Now, I'm not inherently opposed to stomach-turning missions in video games. Scenes like No Russian (from Modern Warfare 2) don't phase me, and resonant as powerful art. But in a sandbox game, with a moral choice and reputation system, it seems like you should be, you know, given a damn choice. It seems to go against the very notion of an open world to be railroaded down such an obviously morally bankrupt path. It's hard to feel like I'm on the road to redeeming my murderous outlaw past, so that I can return to my farm with a clear conscience, when I'm literally forced to oppress and debase peasants in order to advance. It seems that mutually exclusive branching missions would have been easily accomplished, allowing people playing the sociopath to help the general, and those of us interested in a more well-adjusted Marston to help the rebels.

That said, the brutality of the second act is totally balanced out by the gentle beauty of the fourth act. Having finally recovered your family from the clutches of the US Marshal, the fourth act is about ranching with your family. You drive cattle, break wild mustangs, kiss your wife, and teach your son to hunt. As denouement, it succeeds without blemish.

Please don't let my couple of complaints turn you off of playing this game. There's so much to do that the objectionable missions make up a tiny percentage of the time you'll spend with Redemption. This is one of those games where you'll play through the story missions, grinning nearly the whole time, gleefully enjoying all but a few moments. And then, when you're done, you'll go back to roam the world and suck every last bit of marrow from the game's bones.

This game is a masterpiece. This game is a triumph. I'm making a note here, "huge success".

1 comment:

  1. Just played this (partially on your recommendation on MetaFilter).

    Yeah, most of this game is pretty much Grand Theft Horse. Two things really stand out to me that make this game exist on a higher level:

    1) The last chapter is astoundingly excellent. The writing is good throughout, but still pretty much in the vein of GTA with stuff like LOTS of monologuing from insultingly shallow characters. The whole Mexico chapter is not so good.
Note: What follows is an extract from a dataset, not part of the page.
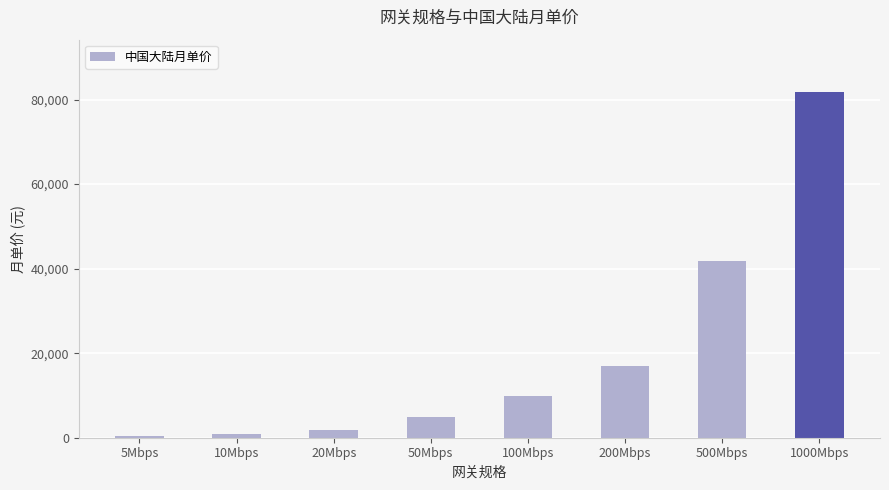

At which label is the value closest to 41130?

500Mbps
    But that last chapter... so surprising and restrained and beautiful. I think one of the reasons it stands out from other GTA games is that it shows some actual character development.

    2) The terrain! This may be odd, but I can't think of a game that created more natural-feeling terrain. It wasn't quite perfect--too bright at night, the moon never looked right, there was no wind--but good enough. Uplands, defiles, broad vistas, forests.

    Maybe my enjoyment of it was increased because it's a sandbox game and the terrain was something of a constant obstacle, instead of just being witnessed like a theme park ride in a more linear game.


    A great game. Thanks for your strong recommendation, which combined with a couple other sources convinced me to run out and buy it!